La gente non è una folla, ma un'inondazione: una forza viva che viola la zona di contenimento della carestia, liberando il cibo dalla sua prigione con l’etichetta. Ciò che Israele definisce caos è, in realtà, chiarezza collettiva.
Questa seconda “criminalità”, il crimine della sopravvivenza, è incomprensibile allo sguardo umanitario e liberale. Rimane illeggibile per le istituzioni condizionate solo a distinguere il bisognoso accondiscendente dal deviante pericoloso. Ma questo atto collettivo di appropriazione non è un grido d'aiuto, bensì una rottura di quella stessa logica che in primo luogo ha reso gli aiuti necessari. Dopo 600 giorni di massacri e distruzione, le recinzioni sono cadute, i sacchi sono passati di mano in mano e il tempo coloniale ha iniziato a balbettare.

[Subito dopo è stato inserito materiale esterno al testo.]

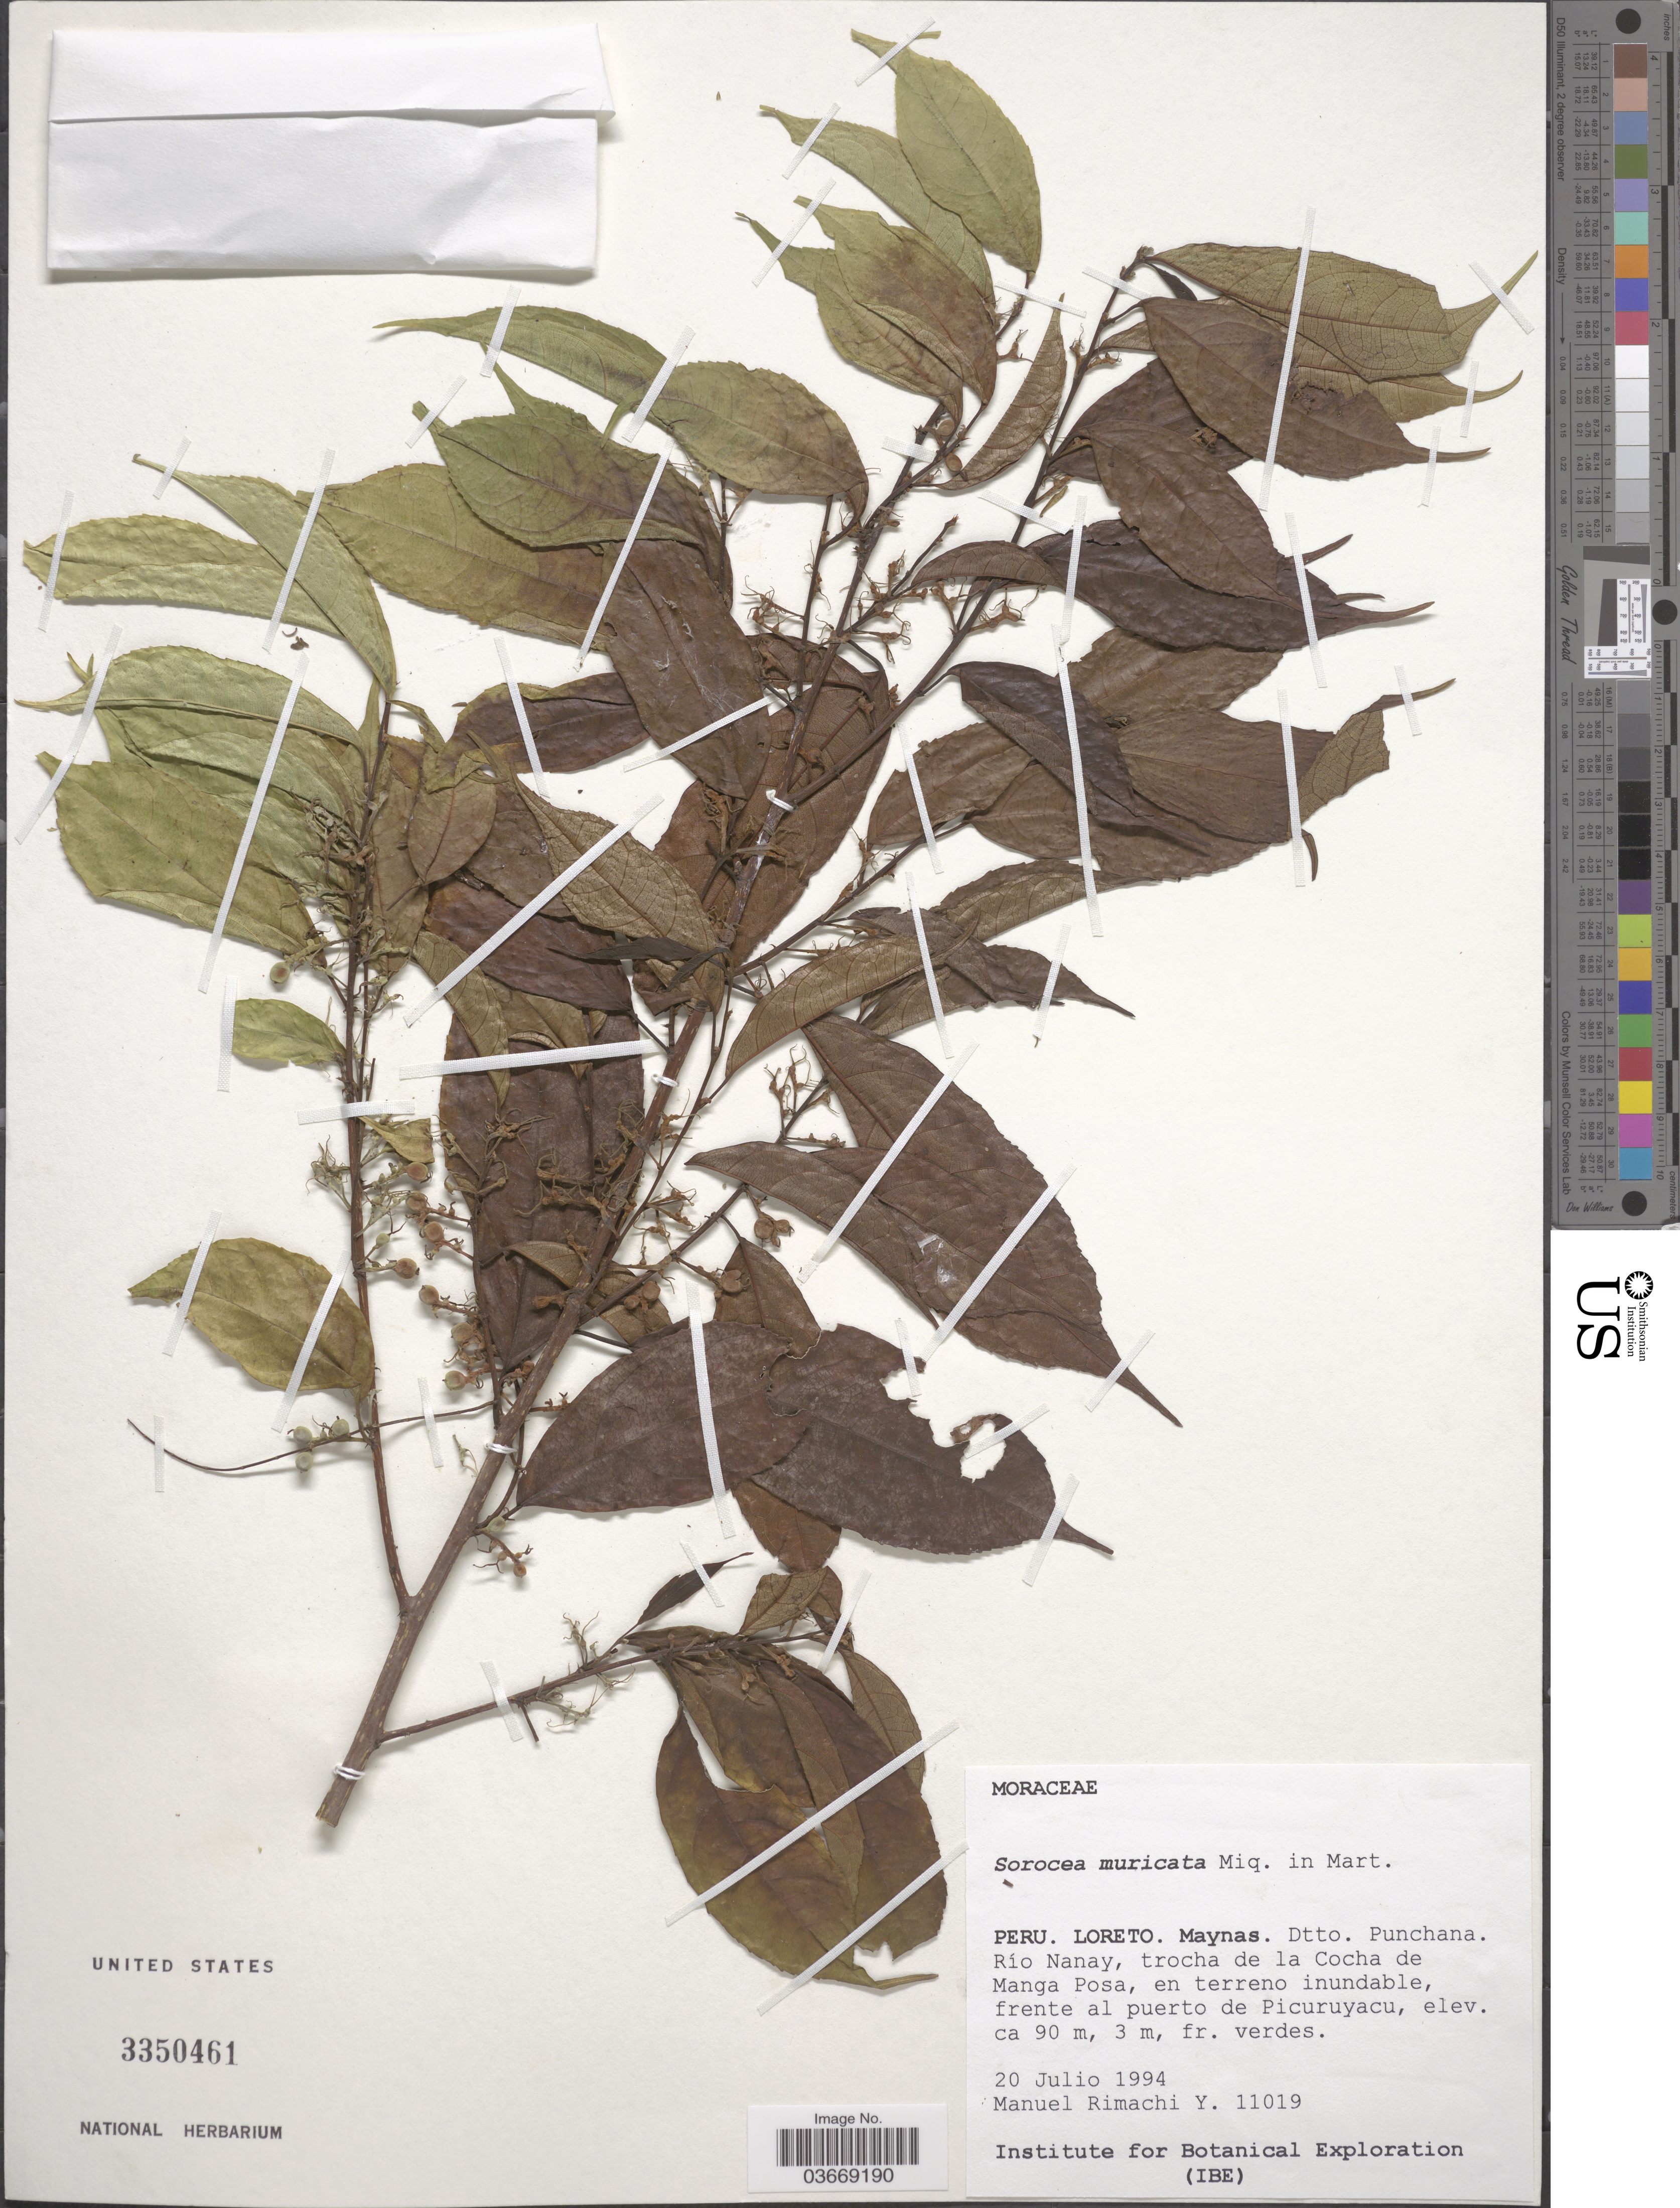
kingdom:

Anche questo è accaduto la scorsa settimana: un’ondata composta da tutte le persone palestinesi di Gaza che passa attraverso quello scenario di dominazione rigidamente programmato, sconvolgendone l'illusione di controllo totale di Israele, mentre quest'ultimo esternalizzava la propria sovranità a contractor privati statunitensi. La stessa sceneggiatura è stata fatta a pezzi due volte: la prima, quando la maggior parte delle persone palestinesi a Gaza non si è presentata, rifiutando persino la coreografia stessa, e la seconda, quando la folla ha sfondato la recinzione.
Questo, dunque, è il momento che ci rimane: un momento in cui Israele non si preoccupa più di nascondere le sue azioni dietro foglie di fico umanitarie, ma disprezza apertamente quello stesso linguaggio che un tempo mascherava la sua violenza. E il mondo viene sfidato, a intervenire, certo, ma più precisamente, ad affrontare il fatto che i suoi interventi e i suoi discorsi sono sempre stati parte del problema, sempre vuoti e privi di sostanza.
Si potrebbe chiedere a chi si dice liberale cosa resti di questo linguaggio, non solo a Gaza, ma anche in un prossimo futuro.
E in mezzo a tutto questo, ciò che rimane fondamentale è che, nonostante tutto, il popolo palestinese trova ancora un modo, che sia attraverso una pianificazione deliberata o una rottura spontanea, per inondare l'infrastruttura dell'annientamento.